Surprisingly, running the Selenium tests using the Node.js selenium-webdriver module ended up being possible with just a few changes to the default options:
- There are a bunch of Headless Chrome-specific command line options you need to specify.
- You have to tell Selenium where to find the Headless Chrome binary (because it’s in AWS Lambda, it’s not in the
PATH
).
With that done, there was a mostly working Selenium Webdriver session with Headless Chrome running in AWS Lambda ready to go. The output of a script that visits Google.com and checks the title looks like this in AWS Cloudwatch(again, not much to see because it’s headless after all):
According to the AWS Lambda calculator, if I ran that same function 1,000 more times, my monthly bill (not including the free tier of the service) would come to $0.04. I increased the function memory to 1152mb—running Chrome takes a lot more than the default memory size in AWS Lambda.
Project setup and known issues
The prototype project, which initially tried to design as “framework-less” and as boing as possible (it’s just regular Node.js, a Makefile
, and some shell-scripts), is up on Github. It shouldn’t be too hard to port to, say, Python, C# or Java (all AWS Lambda-supported languages). As of early January 2018, I migrated the project to use AWS SAM Local and in March 2018 I ported it the AWS Serverless Application Repository (one click install!).
I’m still working on a new branch that should improve startup times, but that’s a subject for another post.
Will Headless Chrome shake things up in the browser QA/test world?
The duo of Headless Chrome and AWS Lambda seems like it has a real possibility to shake up automated browser testing — due in no small part to how cost effective serverless is for low-volume traffic like occasional browser testing in QA. With the generous Lambda free tier, you could probably run low-volume browser tests on AWS infrastructure for free.
Also, there’s no reason why Headless Chrome couldn’t also work on other serverless compute platforms, and there seems to be plenty of interest running it in Docker as well.
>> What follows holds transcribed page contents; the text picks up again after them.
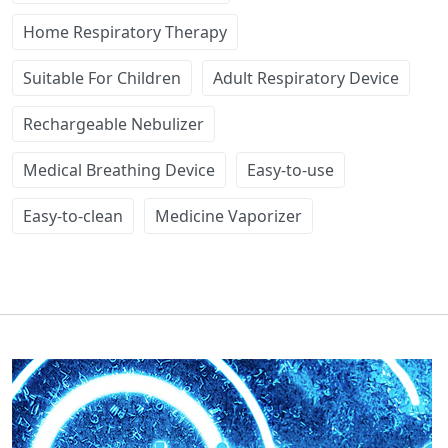
Home Respiratory Therapy
Suitable For Children
Adult Respiratory Device
Rechargeable Nebulizer
Medical Breathing Device
Easy-to-use
Easy-to-clean
Medicine Vaporizer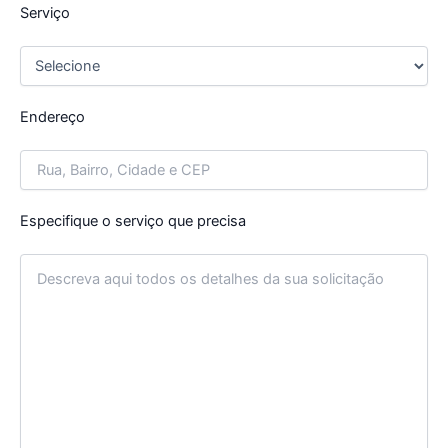
Serviço
Endereço
Especifique o serviço que precisa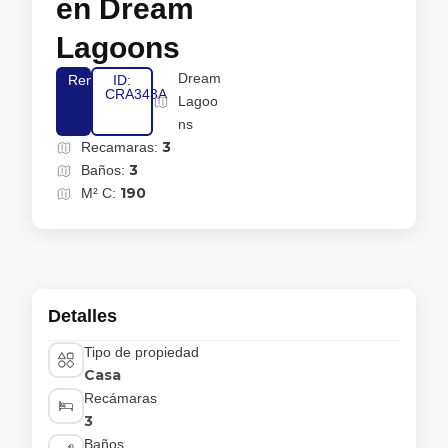
en Dream
Lagoons
Dream
Renta
ID:
CRA343A
Lagoo
ns
3
Recamaras:
3
Baños:
190
M² C:
Detalles
Tipo de propiedad
Casa
Recámaras
3
Baños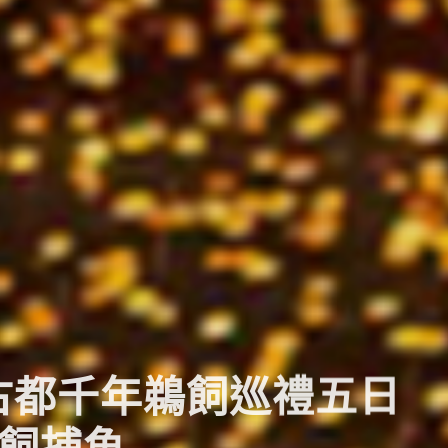
西古都千年鵜飼巡禮五日
鵜飼捕魚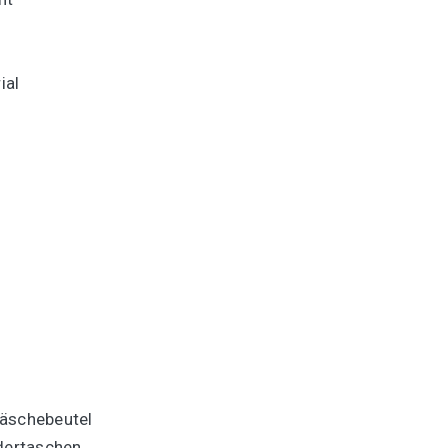
ial
Wäschebeutel
idertaschen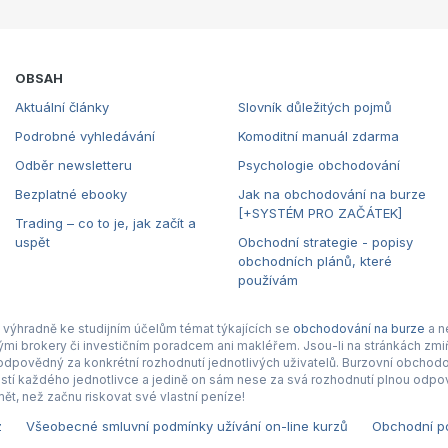
OBSAH
Aktuální články
Slovník důležitých pojmů
Podrobné vyhledávání
Komoditní manuál zdarma
Odběr newsletteru
Psychologie obchodování
Bezplatné ebooky
Jak na obchodování na burze
[+SYSTÉM PRO ZAČÁTEK]
Trading – co to je, jak začít a
uspět
Obchodní strategie - popisy
obchodních plánů, které
používám
výhradně ke studijním účelům témat týkajících se
obchodování na burze
a n
nými brokery či investičním poradcem ani makléřem. Jsou-li na stránkách zmiň
povědný za konkrétní rozhodnutí jednotlivých uživatelů. Burzovní obchodová
tí každého jednotlivce a jedině on sám nese za svá rozhodnutí plnou odpov
ět, než začnu riskovat své vlastní peníze!
z
Všeobecné smluvní podmínky užívání on-line kurzů
Obchodní po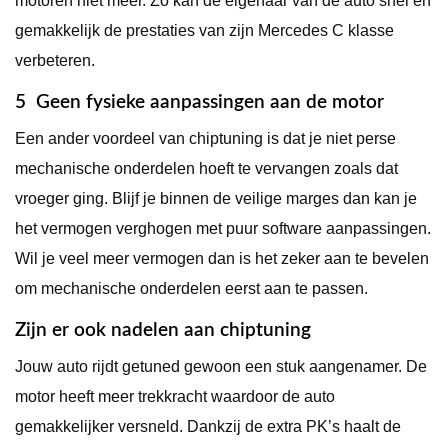
motoren niet meer. Zo kan de eigenaar van de auto snel en
gemakkelijk de prestaties van zijn Mercedes C klasse
verbeteren.
5 Geen fysieke aanpassingen aan de motor
Een ander voordeel van chiptuning is dat je niet perse
mechanische onderdelen hoeft te vervangen zoals dat
vroeger ging. Blijf je binnen de veilige marges dan kan je
het vermogen verghogen met puur software aanpassingen.
Wil je veel meer vermogen dan is het zeker aan te bevelen
om mechanische onderdelen eerst aan te passen.
Zijn er ook nadelen aan chiptuning
Jouw auto rijdt getuned gewoon een stuk aangenamer. De
motor heeft meer trekkracht waardoor de auto
gemakkelijker versneld. Dankzij de extra PK’s haalt de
I give it 6 months, max, before someone writes some sort of Kubernetes cluster that runs Headless Chrome at scale.
Think it’s a pretty fun time to be hacking on serverless compute platforms or even containers in general — especially with the recent release of Headless Chrome and the cool things that are going to be built with it.
Pull requests and questions welcome. Also highly recommend you check out the other projects in Ken Soh’s post.